_Texte fourni_
____
Cette liberté s’applique non seulement aux idées qui sont bien accueillies
ou réputées inoffensives, mais aussi à celles qui peuvent choquer,
offenser ou perturber l’Etat ou une partie de la population, conformément
à l’article 10 de la Convention européenne des Droits de l’Homme
(STE no 5).
2. La liberté de pensée, de conscience et de religion est une
exigence de toute société démocratique et une des libertés essentielles
qui permettent aux personnes de définir leur perception de la vie
et de la société humaines. La conscience et la religion sont des
éléments fondamentaux de la culture humaine. A ce titre, elles sont
protégées en vertu de l’article 9 de la Convention européenne des
Droits de l’Homme.
3. Une société démocratique doit néanmoins autoriser, au nom
de la liberté de pensée et d’expression, un débat ouvert sur les
sujets relatifs à la religion et aux croyances. L’Assemblée rappelle
à cet égard sa Recommandation
1396 (1999), «Religion et démocratie». Les sociétés démocratiques
modernes se composent de personnes aux religions et aux croyances
diverses. Si les attaques visant des personnes et motivées par des
considérations religieuses ou raciales ne peuvent être tolérées,
les lois sur le blasphème ne sauraient être utilisées pour restreindre
la liberté d’expression et de pensée.
____
_Exercices à réaliser_
- a) Recopiez mot pour mot le passage du texte fourni, depuis « Cette liberté s’applique » jusqu'à « Droits de l’Homme. ».
- b) D'après le texte fourni, quel article de la Convention européenne des Droits de l'Homme protège la conscience et la religion ?

_Données fournies_
____
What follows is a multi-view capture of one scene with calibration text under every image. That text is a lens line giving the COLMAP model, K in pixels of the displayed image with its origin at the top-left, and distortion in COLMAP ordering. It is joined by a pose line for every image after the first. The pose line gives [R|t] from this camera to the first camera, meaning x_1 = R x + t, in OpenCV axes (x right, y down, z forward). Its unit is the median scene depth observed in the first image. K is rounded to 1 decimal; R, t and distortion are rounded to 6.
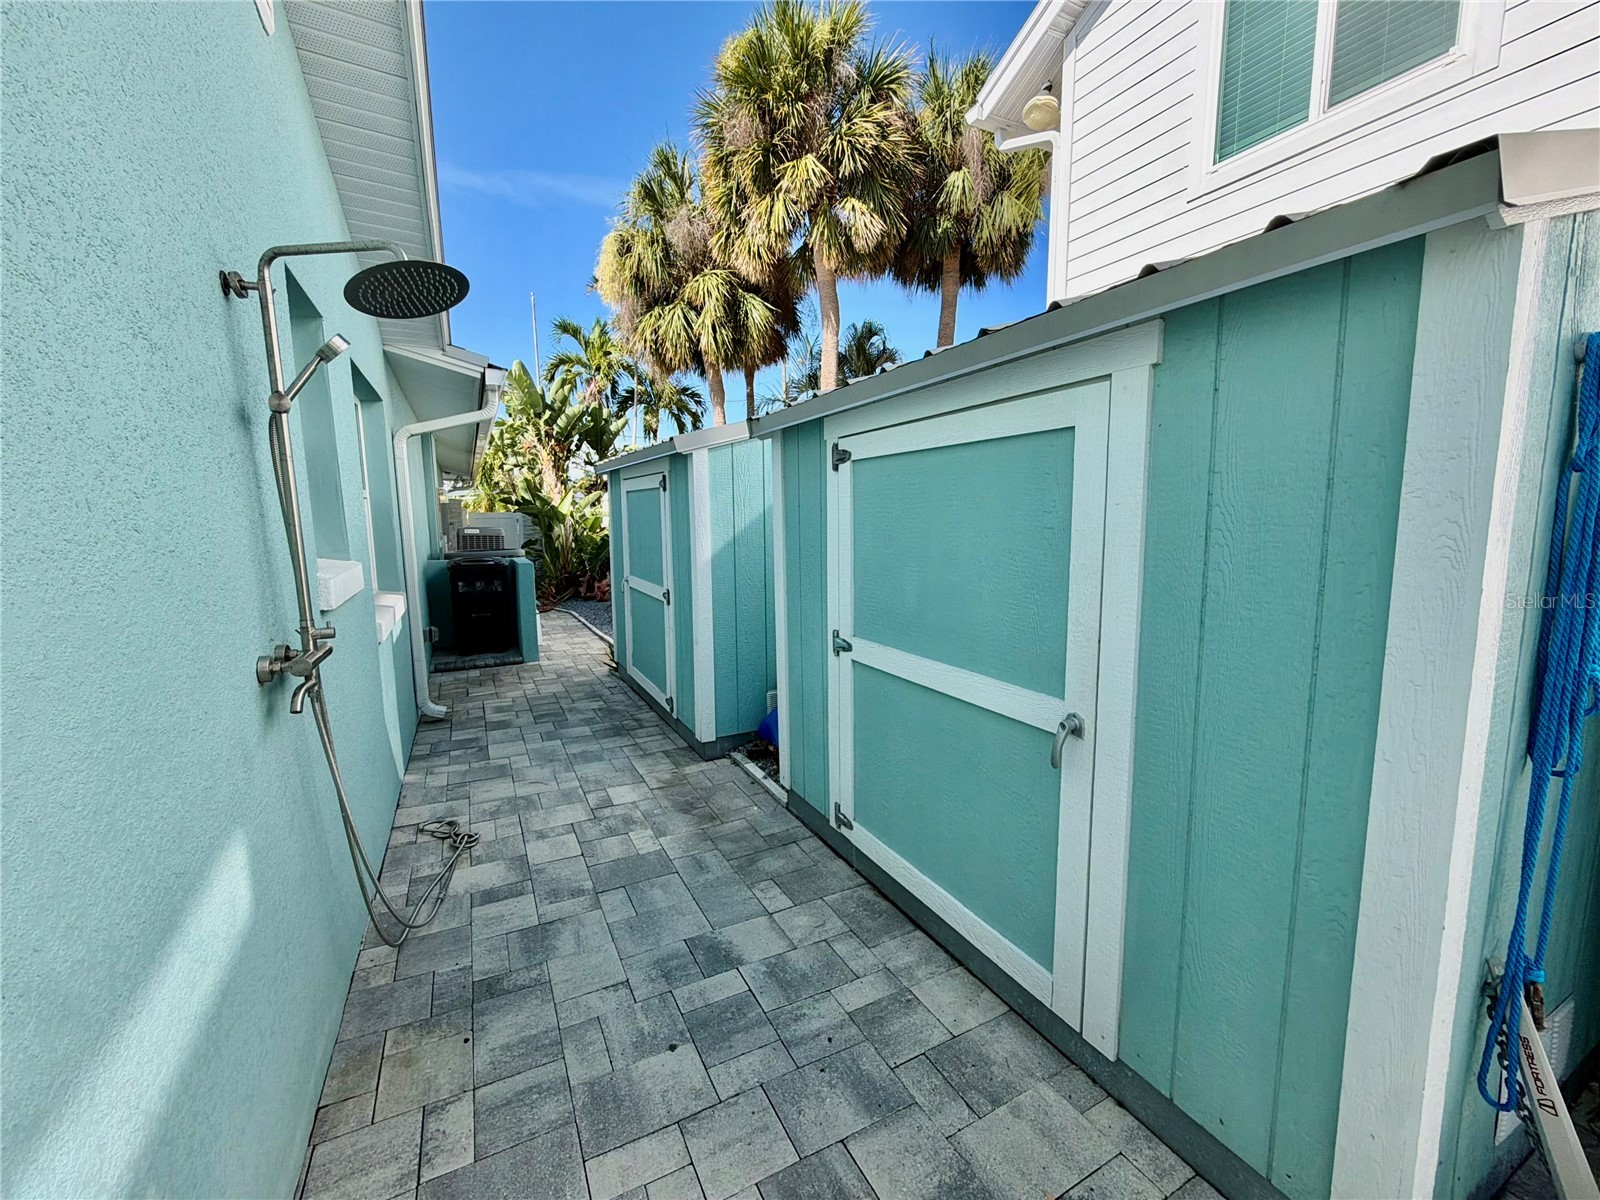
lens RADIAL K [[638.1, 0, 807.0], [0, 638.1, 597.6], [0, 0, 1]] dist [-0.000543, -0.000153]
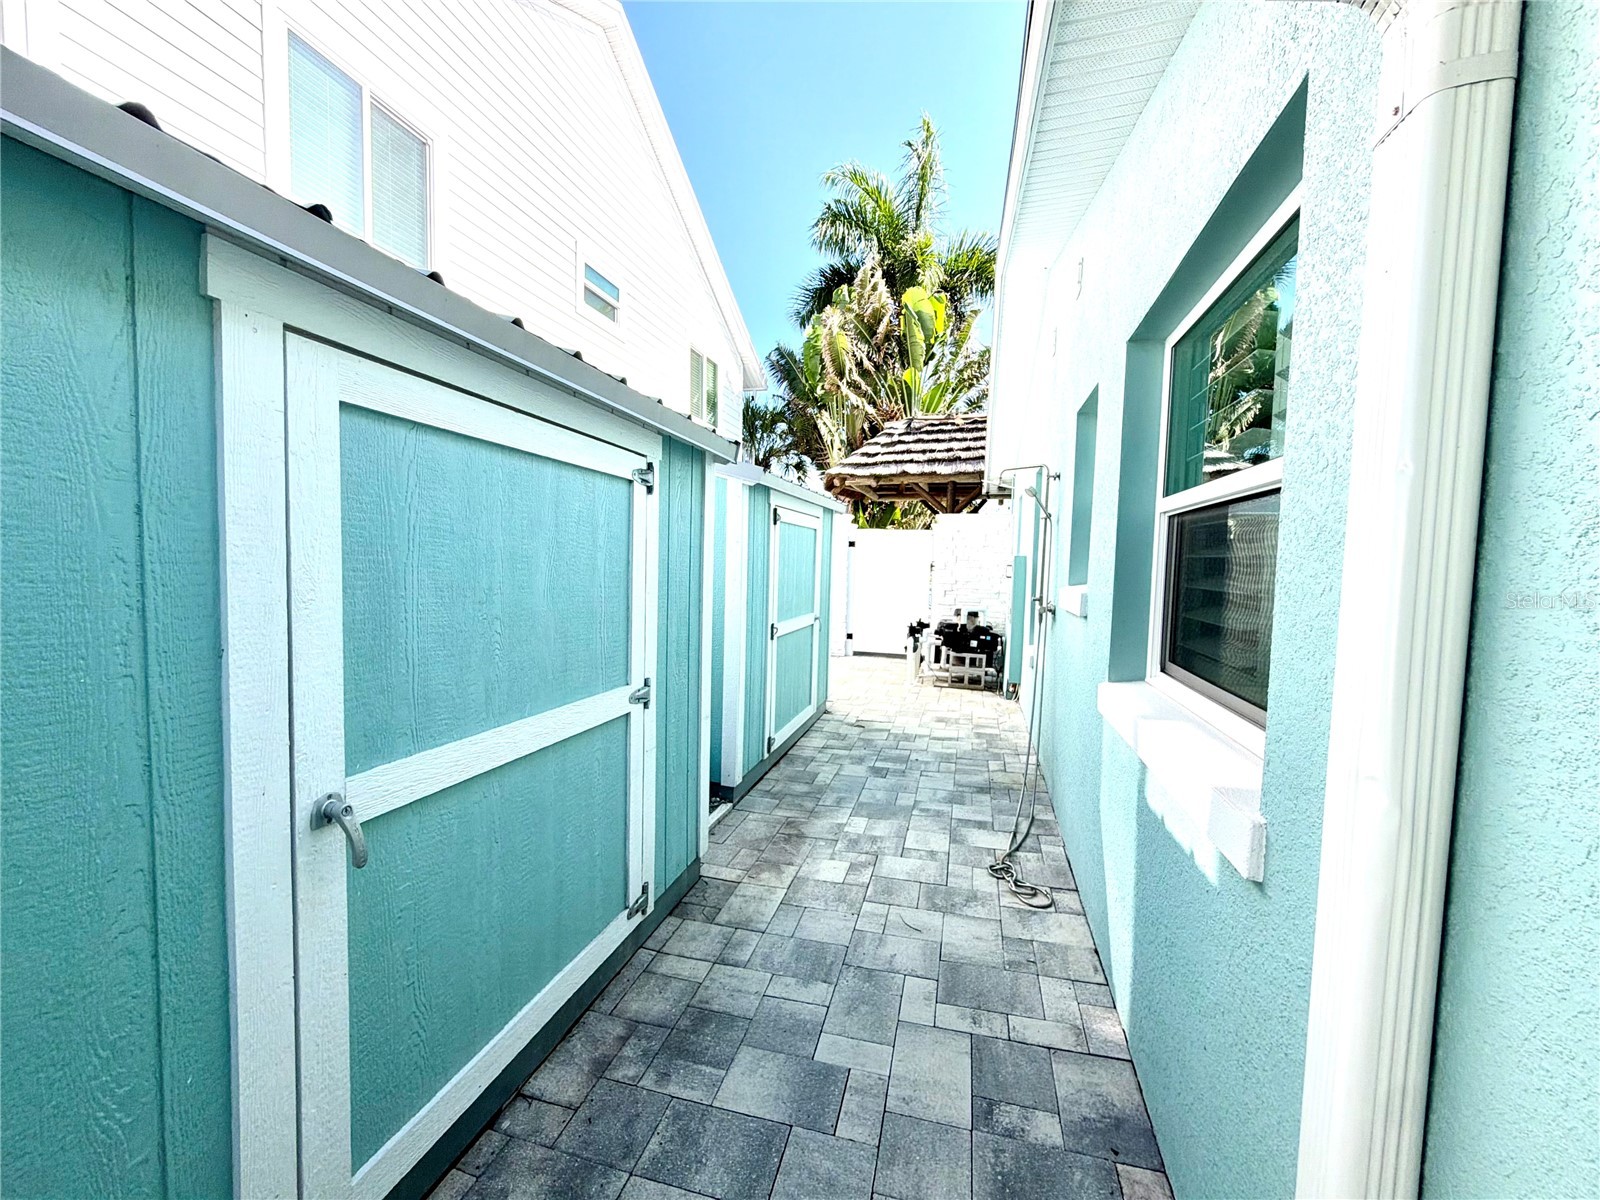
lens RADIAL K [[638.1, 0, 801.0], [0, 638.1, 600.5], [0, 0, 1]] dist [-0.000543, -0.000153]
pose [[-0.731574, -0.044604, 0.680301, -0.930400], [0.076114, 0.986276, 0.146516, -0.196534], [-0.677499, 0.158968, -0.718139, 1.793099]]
____
_Réponses aux exercices_
- a)
Cette liberté s’applique non seulement aux idées qui sont bien accueillies
ou réputées inoffensives, mais aussi à celles qui peuvent choquer,
offenser ou perturber l’Etat ou une partie de la population, conformément
à l’article 10 de la Convention européenne des Droits de l’Homme
(STE no 5).
2. La liberté de pensée, de conscience et de religion est une
exigence de toute société démocratique et une des libertés essentielles
qui permettent aux personnes de définir leur perception de la vie
et de la société humaines. La conscience et la religion sont des
éléments fondamentaux de la culture humaine. A ce titre, elles sont
protégées en vertu de l’article 9 de la Convention européenne des
Droits de l’Homme.

- b) L'article 9.